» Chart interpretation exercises
* * *

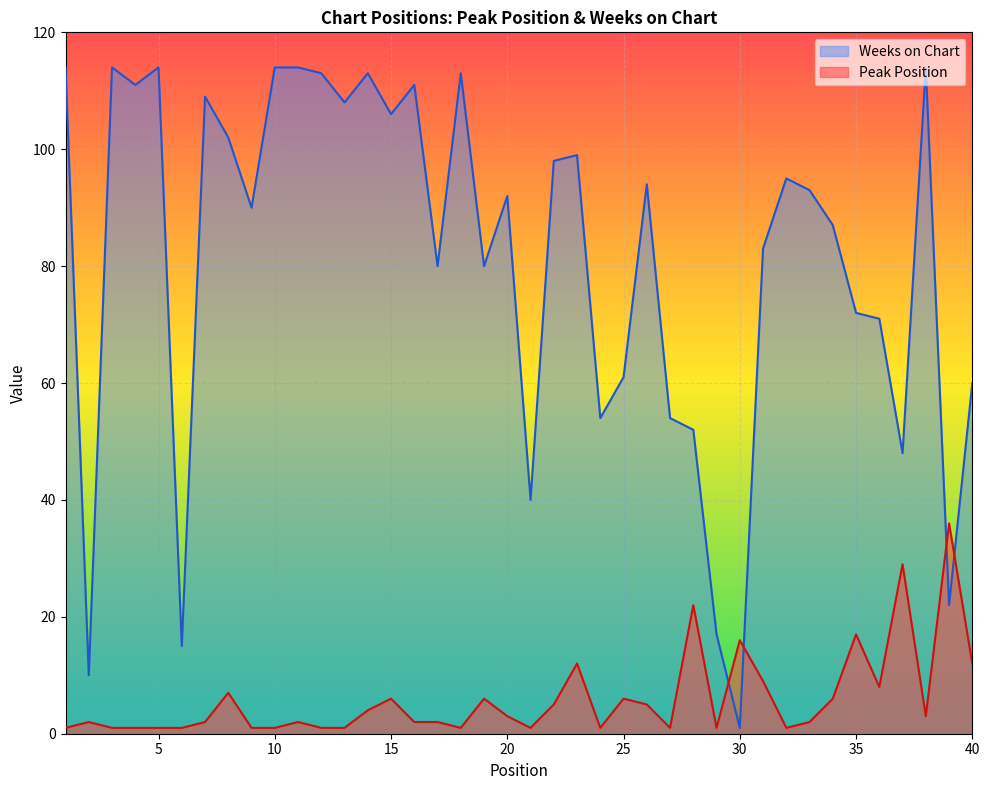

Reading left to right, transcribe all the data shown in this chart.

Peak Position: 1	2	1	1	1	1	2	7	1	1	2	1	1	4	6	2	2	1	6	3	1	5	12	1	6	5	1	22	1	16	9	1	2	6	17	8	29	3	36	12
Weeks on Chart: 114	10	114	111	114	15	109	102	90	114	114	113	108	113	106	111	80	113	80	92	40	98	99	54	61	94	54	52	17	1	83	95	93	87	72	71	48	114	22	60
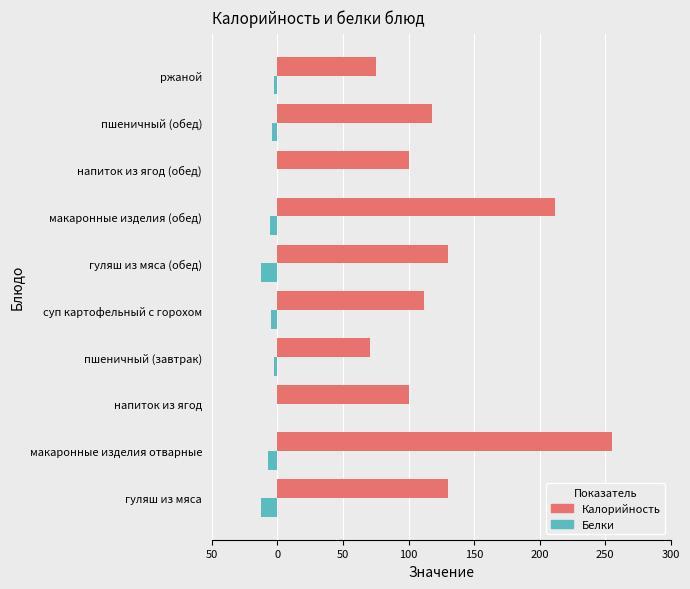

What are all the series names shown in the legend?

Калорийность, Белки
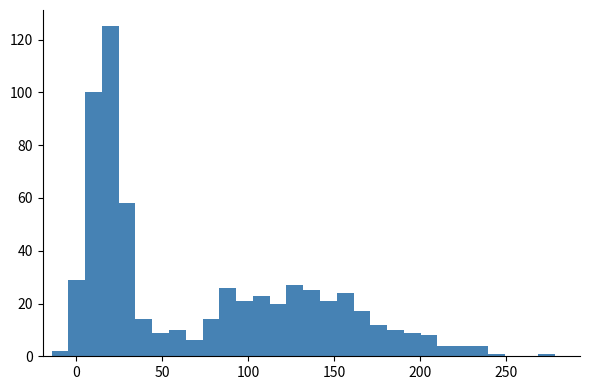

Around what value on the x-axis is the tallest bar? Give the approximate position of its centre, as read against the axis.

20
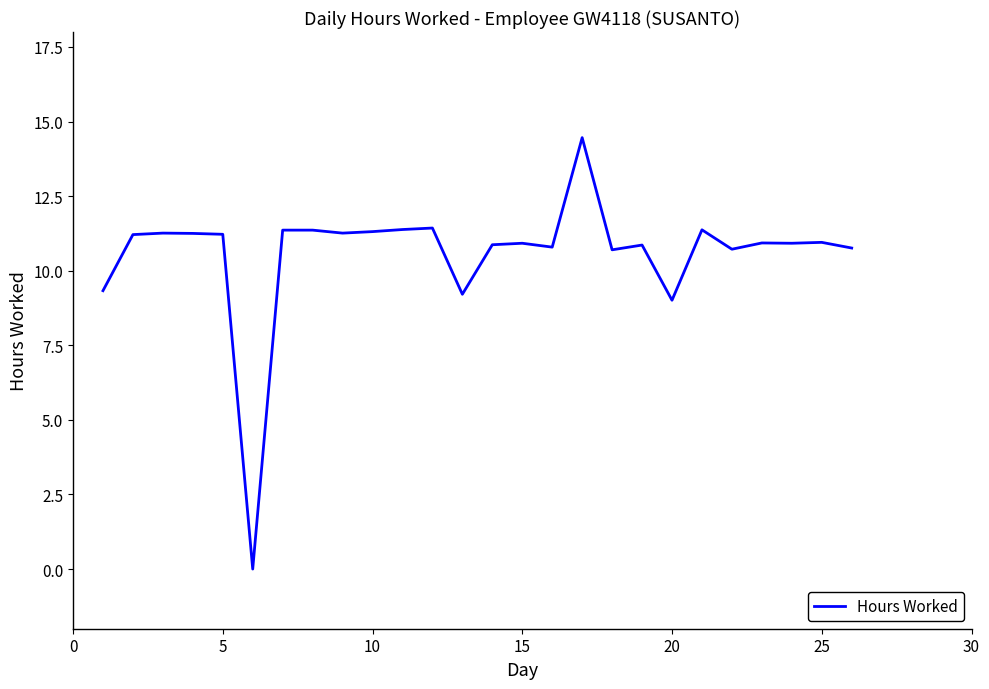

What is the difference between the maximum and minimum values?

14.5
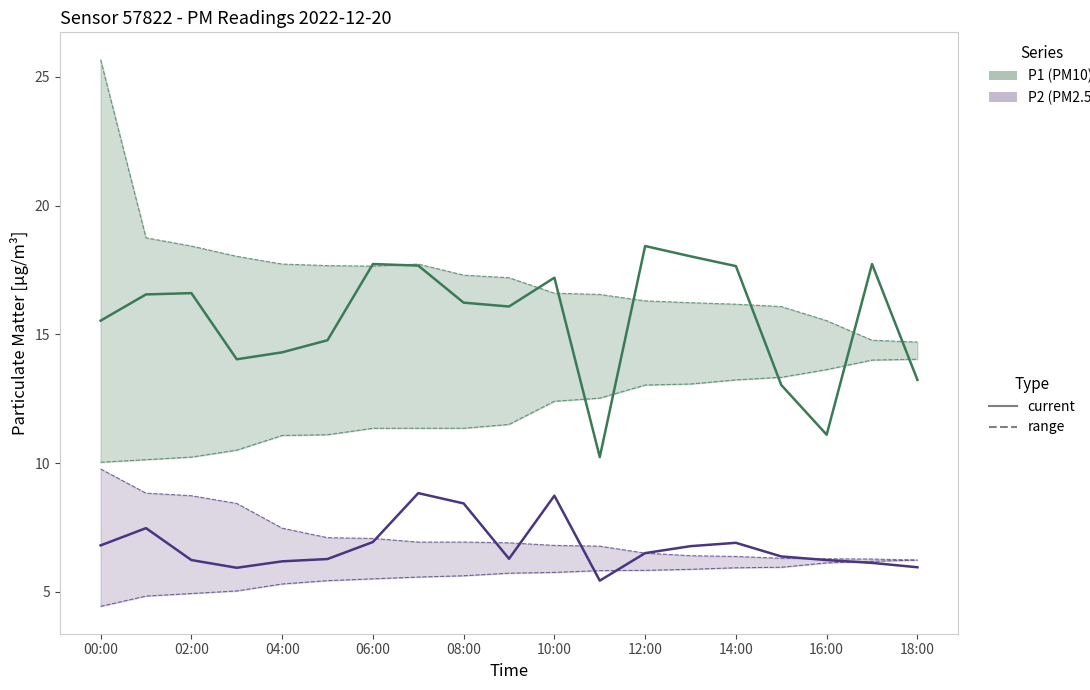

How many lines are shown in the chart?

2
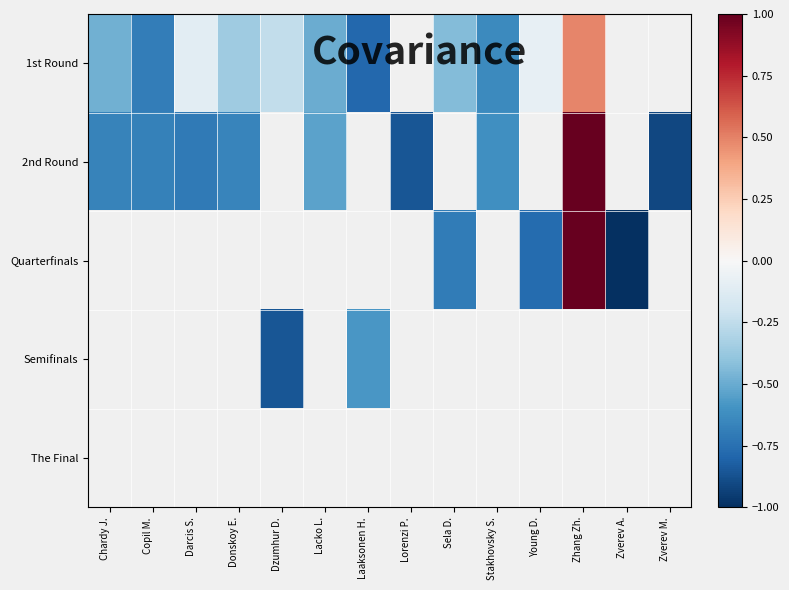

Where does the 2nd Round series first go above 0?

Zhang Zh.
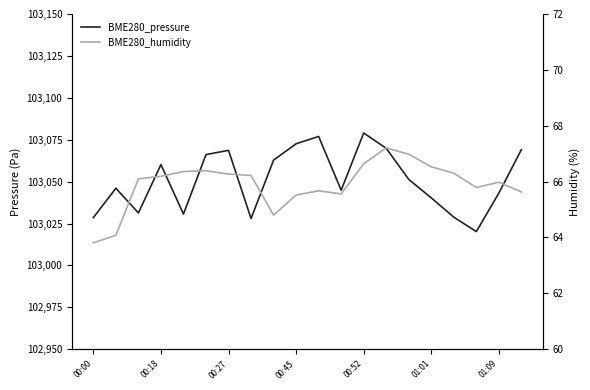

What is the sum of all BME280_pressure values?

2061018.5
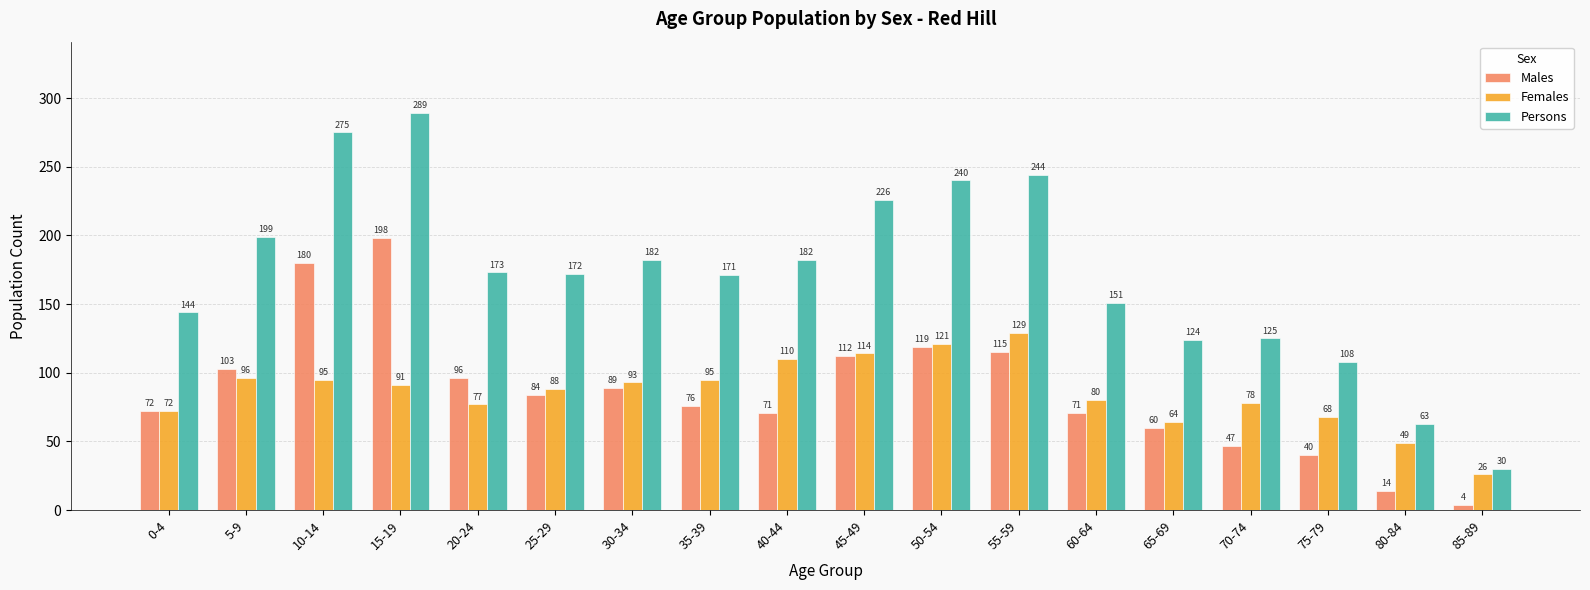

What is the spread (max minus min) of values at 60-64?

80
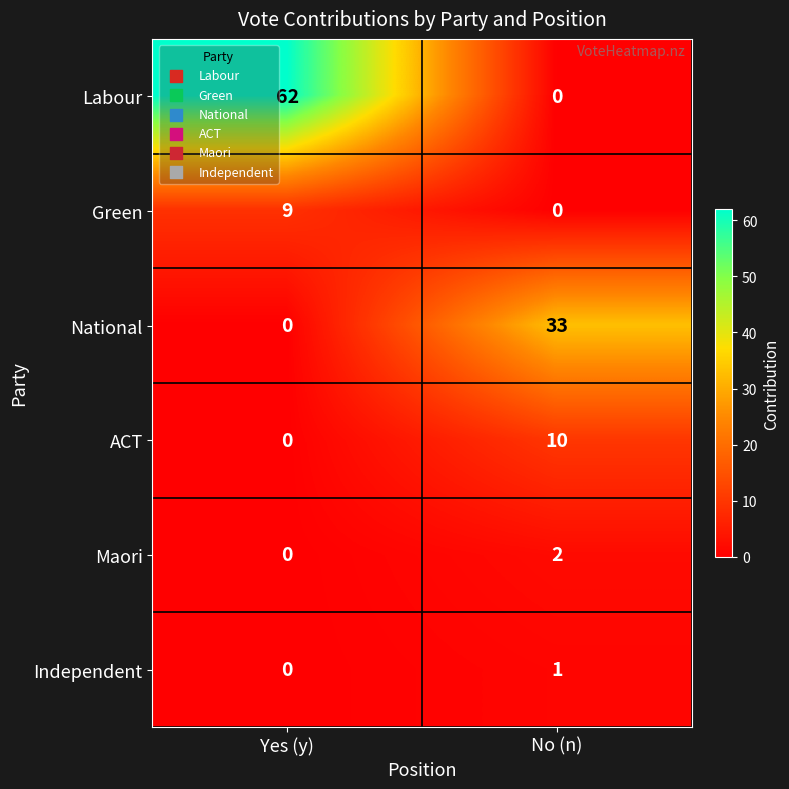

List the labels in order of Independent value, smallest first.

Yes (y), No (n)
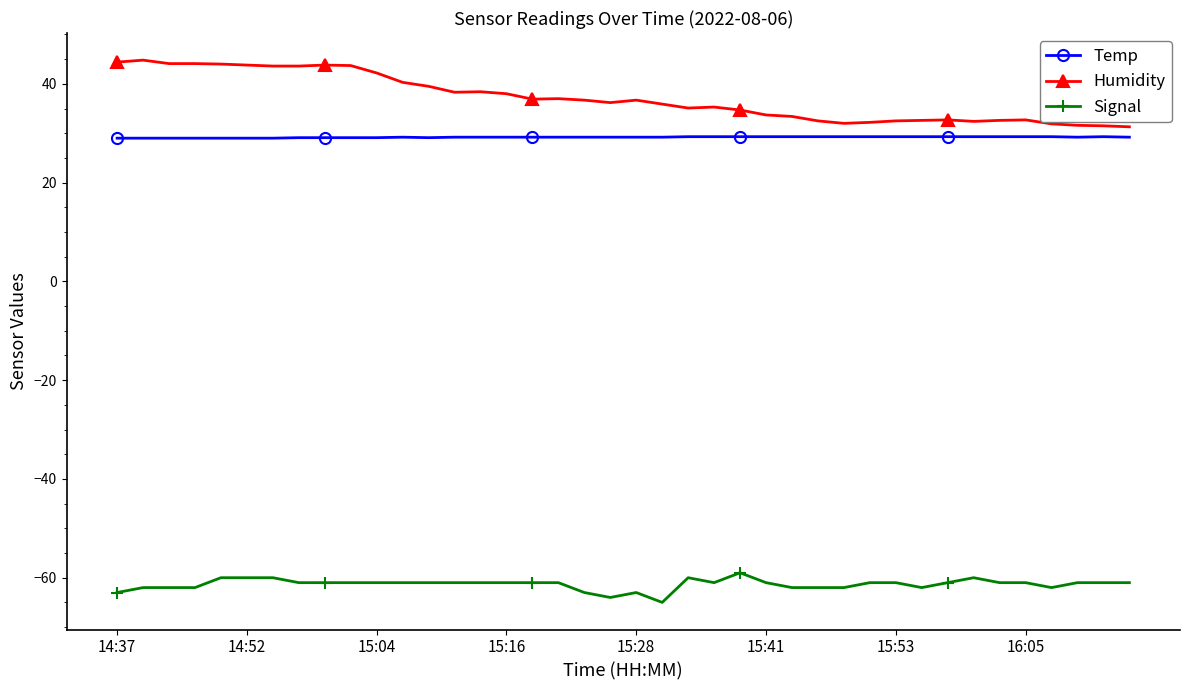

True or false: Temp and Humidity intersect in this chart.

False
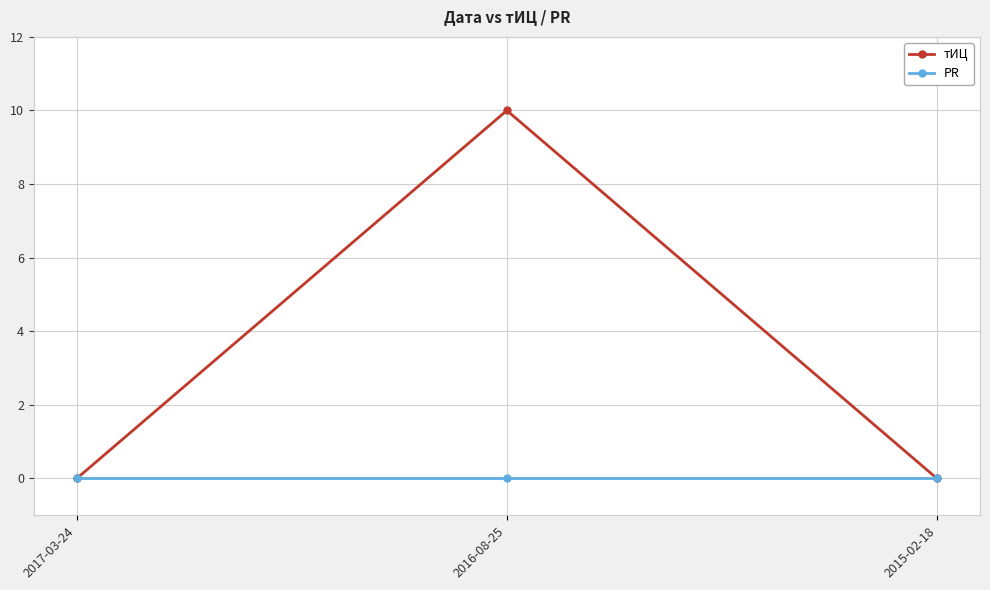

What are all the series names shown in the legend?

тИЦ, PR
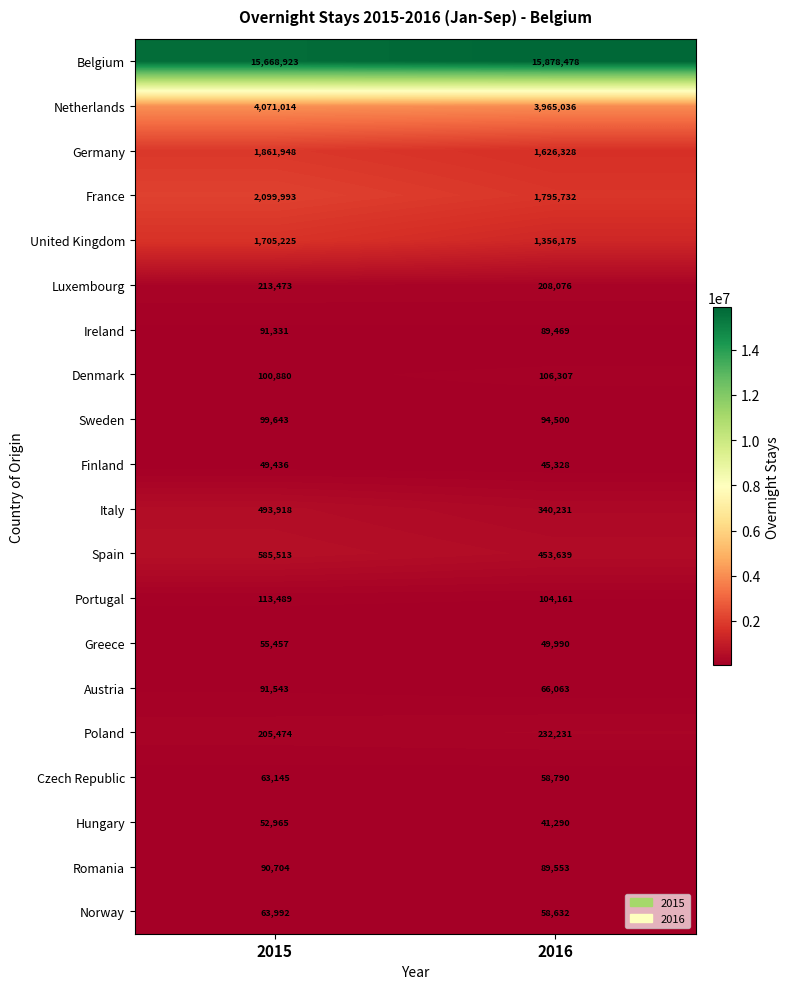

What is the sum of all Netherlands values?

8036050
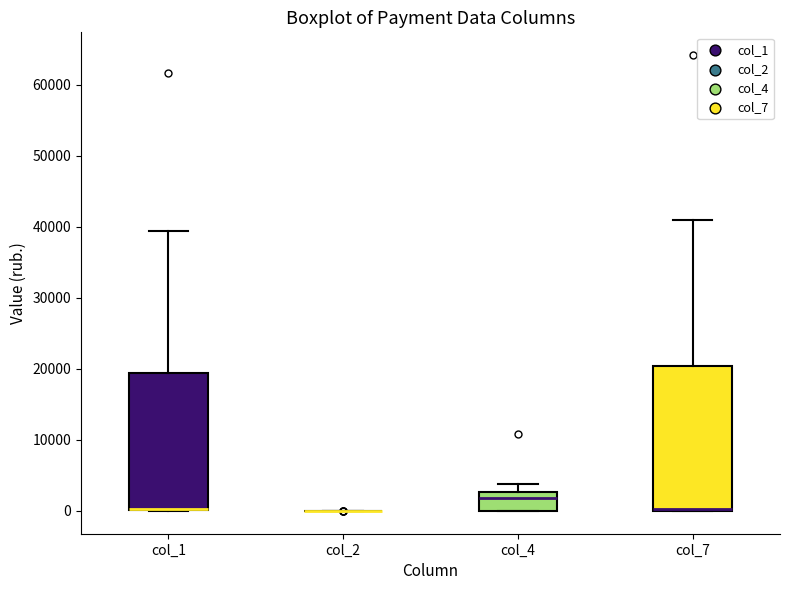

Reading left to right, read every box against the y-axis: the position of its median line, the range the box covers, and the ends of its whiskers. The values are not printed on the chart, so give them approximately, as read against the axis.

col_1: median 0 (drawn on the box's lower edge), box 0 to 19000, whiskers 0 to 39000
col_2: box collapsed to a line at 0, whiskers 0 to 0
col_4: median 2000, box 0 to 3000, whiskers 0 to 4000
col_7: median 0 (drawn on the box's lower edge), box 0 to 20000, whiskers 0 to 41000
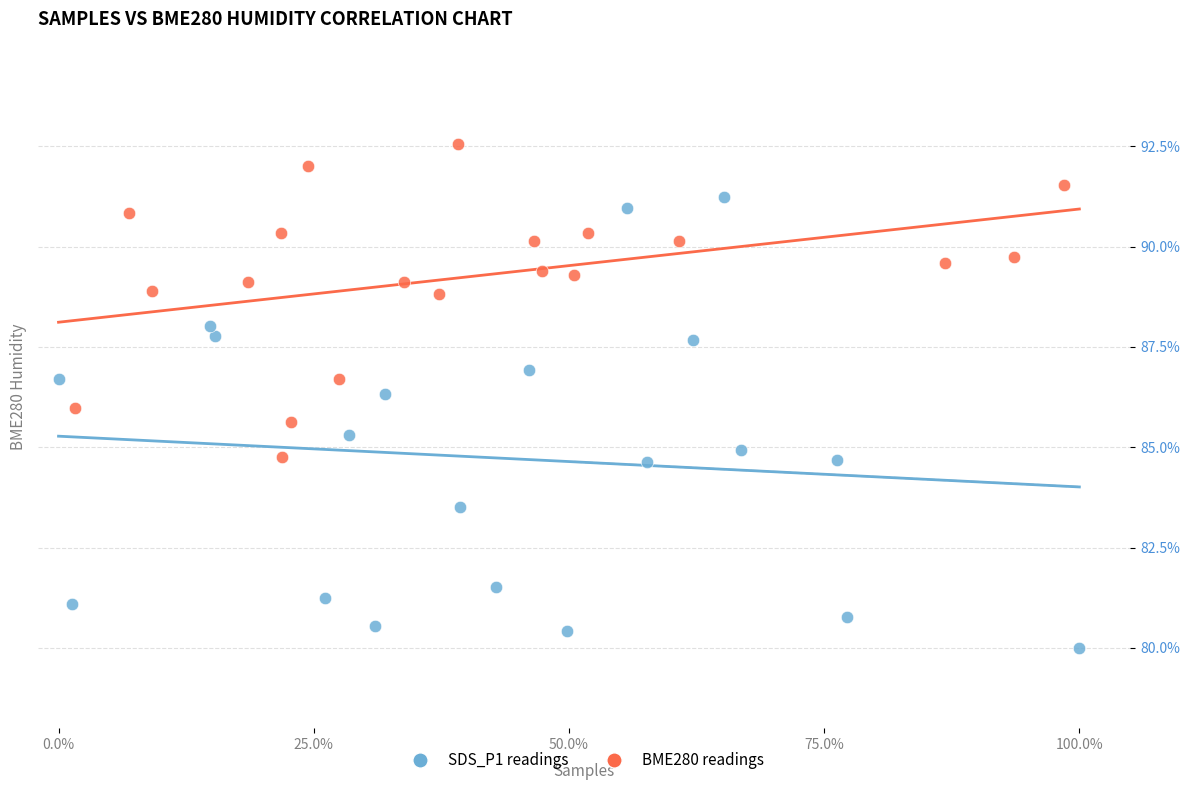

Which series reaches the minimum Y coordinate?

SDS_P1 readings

* * *

» Task description
Can you give the part of the records that opens with the line containing "What is the sum of all BME280_pressure" and closes with the line containing "Reading left to right, read" as a JSON list of strings, one per line, leaving out blank lines and the pictures?

» Written answer
[
  "What is the sum of all BME280_pressure values?",
  "2061018.5",
  "What is the spread (max minus min) of values at 60-64?",
  "80",
  "List the labels in order of Independent value, smallest first.",
  "Yes (y), No (n)",
  "True or false: Temp and Humidity intersect in this chart.",
  "False",
  "What are all the series names shown in the legend?",
  "тИЦ, PR",
  "What is the sum of all Netherlands values?",
  "8036050",
  "Reading left to right, read every box against the y-axis: the position of its median line, the range the box covers, and the ends of its whiskers. The values are not printed on the chart, so give them approximately, as read against the axis."
]